12 November 2013 – valediction

12 November 2013

valediction

[val-i-dik-shuhn]

noun

1. an act of bidding farewell or taking leave.
2. an utterance, oration, or the like, given in bidding farewell or taking leave; valedictory.

Origin:

1605–15; < Latin valedictiōn- (stem of valedictiō ), equivalent to valedict ( us ), past participle of valedīcere ( vale farewell + dictus, past participle of dīcere to say) + -iōn- -ion


Today’s aphorism

Dealing with backstabbers, there was one thing I learned. They’re only powerful when you got your back turned.

– Eminem (Marshall Mathers III)


On this day

12 November 1927 – Josef Stalin takes full control of the Soviet Union after Leon Trotsky was expelled from the Communist Party a few weeks earlier.

12 November 1944 – sinking of the German battleship, Tirpitz. The Allies had tried for two years to sink the ship. Finally, 32 British Lancaster bombers attack and sink the ship.

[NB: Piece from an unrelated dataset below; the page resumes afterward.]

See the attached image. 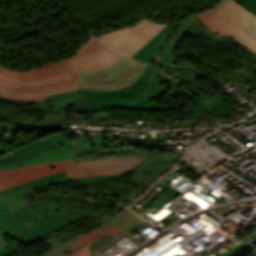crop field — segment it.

12 November 1990 – Swiss computer scientist, Tim Berners-Lee, inventor of the World Wide Web, publishes a formal proposal for hyper-text transfer, this followed his proposal for Information Management, published in March 1989. On 25 December 1990, he makes the world’s first successful communication between a hyper-text transfer protocol (HTTP) client and a server; and the world wide web is born. He is director of the World Wide Web Consortium (W3C) which oversees the ongoing development of the world-wide web.